A Minimal Neural Network with Python
Let's build a simple neural network from scratch using NumPy. This will help demystify what happens beneath the abstraction layers of deep learning frameworks.
import numpy as np
class SimpleNeuralNetwork:
def __init__(self, input_size, hidden_size, output_size):
# Initialize weights randomly
self.W1 = np.random.randn(input_size, hidden_size)
self.b1 = np.zeros((1, hidden_size))
self.W2 = np.random.randn(hidden_size, output_size)
self.b2 = np.zeros((1, output_size))
def relu(self, x):
return np.maximum(0, x)
def softmax(self, x):
exp_x = np.exp(x - np.max(x, axis=1, keepdims=True))
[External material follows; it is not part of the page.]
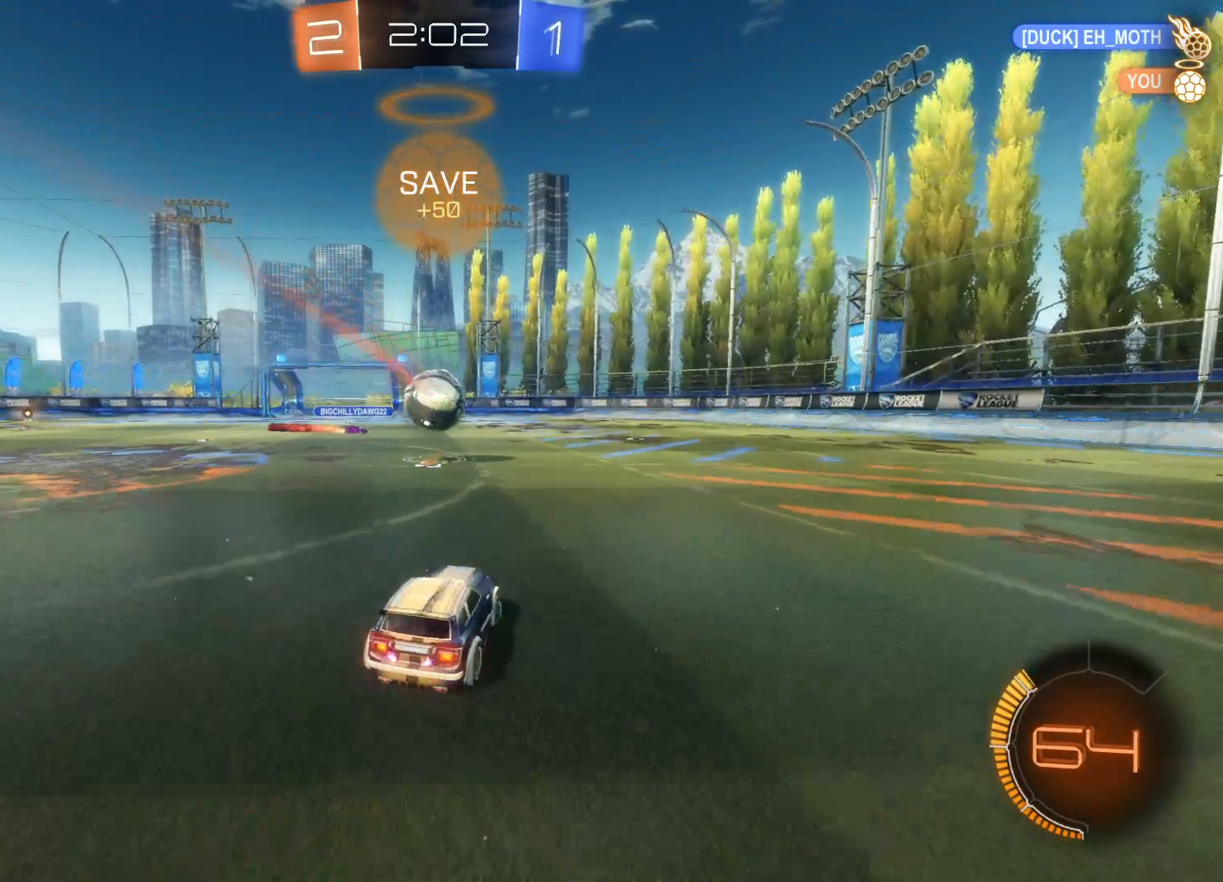
{"buttons": ["R2"], "left_stick": "right", "right_stick": "center", "events": []}
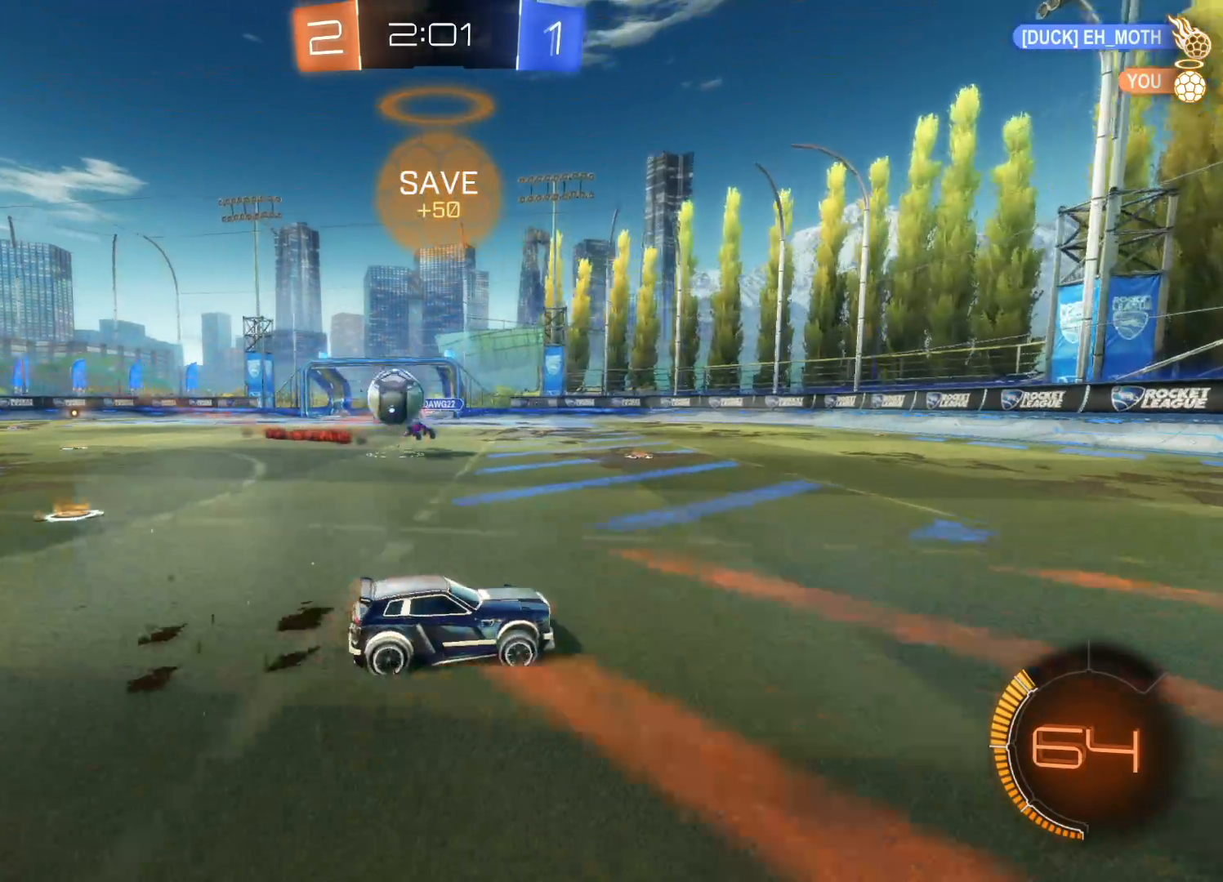
{"buttons": ["CIRCLE", "R2"], "left_stick": "left", "right_stick": "center", "events": [[250, "TRIANGLE", "down"], [333, "TRIANGLE", "up"], [333, "left_stick", "center"], [400, "CIRCLE", "down"], [400, "left_stick", "left"]]}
return exp_x / exp_x.sum(axis=1, keepdims=True)
def forward(self, X):
self.z1 = X @ self.W1 + self.b1
self.a1 = self.relu(self.z1)
self.z2 = self.a1 @ self.W2 + self.b2
self.output = self.softmax(self.z2)
return self.output
def backward(self, X, y, output, lr=0.01):
m = X.shape[0]
dz2 = output - y # Gradient of softmax + cross-entropy
dW2 = (self.a1.T @ dz2) / m
db2 = dz2.sum(axis=0, keepdims=True) / m
dz1 = dz2 @ self.W2.T * (self.z1 > 0)
dW1 = (X.T @ dz1) / m
db1 = dz1.sum(axis=0, keepdims=True) / m
self.W2 -= lr * dW2
self.b2 -= lr * db2
self.W1 -= lr * dW1
self.b1 -= lr * db1
Understanding the Flow
Forward Pass
Data flows through the network layer by layer. Each neuron computes a weighted sum of its inputs, adds a bias, and applies an activation function. Popular choices include ReLU, sigmoid, and tanh.
Backward Pass (Backpropagation)
The network calculates how much each weight contributed to the error, then updates them in the opposite direction. This is done using the chain rule from calculus — the same principle that makes deep learning possible.
Using a Framework: TensorFlow/Keras
Once you understand the mechanics, frameworks like TensorFlow make it trivial to scale up:
import tensorflow as tf
model = tf.keras.Sequential([
tf.keras.layers.Dense(64, activation='relu', input_shape=(784,)),
tf.keras.layers.Dropout(0.2),
tf.keras.layers.Dense(10, activation='softmax')
])
model.compile(optimizer='adam',
loss='sparse_categorical_crossentropy',
metrics=['accuracy'])
model.fit(X_train, y_train, epochs=10, batch_size=32,
validation_data=(X_test, y_test))
Key Takeaways
- Neural networks learn by adjusting weights through backpropagation
- Activation functions introduce non-linearity, enabling the network to model complex patterns
- Frameworks abstract away the math, but understanding it builds intuition
Conclusion
Building a neural network from scratch reveals the elegance of the process. The math is straightforward, but the results can be extraordinary. From there, stacking more layers, adding regularization, and tuning hyperparameters unlocks the full power of deep learning. Your first network is just the beginning.